AKGÜL: ÇİÇEKA KURDİSTAN DEYİNCE BENİ DÖVMEYE ÇALIŞTILAR
Gözaltına alınan Kumri Akgül de, elinin kırık olduğunu söylemesine rağmen zorla kelepçe takıldığını, gözaltı aracında 26 sivil polisin kendilerine işkence yaptığını anlattı. Akgül, "Hepsi 20 yaşın altındaydı. Onlara 'utanmıyor musunuz dedim, bana 'sus bu ülkeyi terk et' dediler. 'Benim bu ülkeyi terk etmeye niyetim yok' dedim. Su istedim vermediler, çok işkenceye maruz kaldık dört anne olarak" dedi. Akgül, polisin, kızı Jiyan'ın isminin anlamını sorduğunu, "Jiyan çiçeka Kurdistan'dır" yanıtını verince şiddete maruz kaldığını söyledi.
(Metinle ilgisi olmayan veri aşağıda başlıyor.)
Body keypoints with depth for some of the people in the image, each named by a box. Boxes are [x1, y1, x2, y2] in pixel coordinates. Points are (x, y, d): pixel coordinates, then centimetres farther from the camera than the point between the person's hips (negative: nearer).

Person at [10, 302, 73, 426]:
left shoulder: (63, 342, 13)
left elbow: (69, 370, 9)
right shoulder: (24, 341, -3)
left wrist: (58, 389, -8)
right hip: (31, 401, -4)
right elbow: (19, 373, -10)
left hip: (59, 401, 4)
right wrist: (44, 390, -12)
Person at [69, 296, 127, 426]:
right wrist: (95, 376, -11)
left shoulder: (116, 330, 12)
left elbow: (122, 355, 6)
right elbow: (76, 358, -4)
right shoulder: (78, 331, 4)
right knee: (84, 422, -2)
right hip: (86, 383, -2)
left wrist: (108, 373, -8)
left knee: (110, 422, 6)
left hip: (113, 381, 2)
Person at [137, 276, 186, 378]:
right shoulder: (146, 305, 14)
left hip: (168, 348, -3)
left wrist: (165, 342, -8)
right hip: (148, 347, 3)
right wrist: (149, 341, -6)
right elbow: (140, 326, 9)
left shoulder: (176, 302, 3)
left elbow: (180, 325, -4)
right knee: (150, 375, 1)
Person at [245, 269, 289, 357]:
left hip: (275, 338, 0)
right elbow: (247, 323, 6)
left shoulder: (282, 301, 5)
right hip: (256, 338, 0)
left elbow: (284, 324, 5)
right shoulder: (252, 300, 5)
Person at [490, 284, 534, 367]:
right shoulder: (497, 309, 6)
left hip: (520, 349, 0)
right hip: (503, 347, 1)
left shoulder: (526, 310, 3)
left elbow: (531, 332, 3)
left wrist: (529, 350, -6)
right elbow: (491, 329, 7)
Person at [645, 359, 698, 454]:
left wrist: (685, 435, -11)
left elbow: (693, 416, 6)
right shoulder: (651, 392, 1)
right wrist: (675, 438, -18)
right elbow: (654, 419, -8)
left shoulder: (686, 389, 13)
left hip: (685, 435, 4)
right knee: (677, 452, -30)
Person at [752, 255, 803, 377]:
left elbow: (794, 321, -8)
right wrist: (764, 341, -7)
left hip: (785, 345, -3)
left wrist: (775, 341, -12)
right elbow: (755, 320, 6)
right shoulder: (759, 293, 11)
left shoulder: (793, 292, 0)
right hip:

HAKARET, KÜFÜR, İŞKENCE, DARP…
Hangi hastaneye götürüldüklerinin kendilerine söylenmediğini aktaran Akgül, altı saat arabanın içinde bekletildiklerini, doktor muayenesi esnasında polislerin zorla odaya girmeye çalıştığını, karakolda bekletildikleri iki saat süresince avukatlarını aramalarına izin verilmediğini belirtti. Akgül şöyle konuştu: "Çok hakaret ettiler bize. Hastaneden getirilirken de işkenceye maruz kaldık. Bunu kabul etmiyoruz, ne gerekirse yapacağız. Onlara, 'haftaya da Çağlayan'dayım' dedim."

EFE: TİHV OLARAK TAKİPÇİSİ OLACAĞIZ
Söz alan TİHV İstanbul Temsilcisi Ümit Efe, en haklı ve meşru mücadelenin annelerin mücadelesi olduğunun altını çizdi. İşkencenin suç olduğunu hatırlatan Efe, annelerin yanında olduklarını söyledi. Efe, annelerin maruz kaldığı işkencenin takipçisi olacaklarını vurguladı.

ÇELİK: MÜCADELELERİNİN YANINDA OLACAĞIZ
MATUHAY-DER Eşbaşkanı Esin Çelik de hapishanelerden art arda cenazeler çıktığını ve bunların doğal ölümler olmadığını söyledi. Adalet nöbetindeki tutsak yakınlarıyla muhatap olmak yerine işkence yapıldığını kaydeden Çelik, muhatap bulana kadar annelerin nöbete devam edeceğini, neye maruz kalırlarsa kalsınlar asla vazgeçmeyeceklerini vurguladı. Çelik, "Biz de haklı oldukları bu mücadelede yanlarında olacağımızı belirtiyoruz" diye konuştu.

ERSOY: BİR ADIM GERİ ATMAYACAĞIZ
HDP İstanbul Milletvekili Oya Ersoy da, annelere yönelik saldırıyı "Bu faşizmdir" diye tanımladı. Ersoy, "Bu muameleyi annelere müstahak görenler bu dönemin biteceğini de bilsinler. Faşizme karşı direniş bu ülke topraklarında asıldır. Ne anneler yalnızdır ne de cezaevlerindeki mahpuslar. Bizim de mücadelemiz faşizme karşı hakikat mücadelesidir, bir adım bile geri adım atmayacağız" dedi.

ÖHD İstanbul Şubesi Eşbaşkanları Esra Erin Bilen ise tutsak yakınlara yönelik polis işkencesine karşı yürütülecek hukuki mücadelenin takipçisi olacaklarının altını çizdi.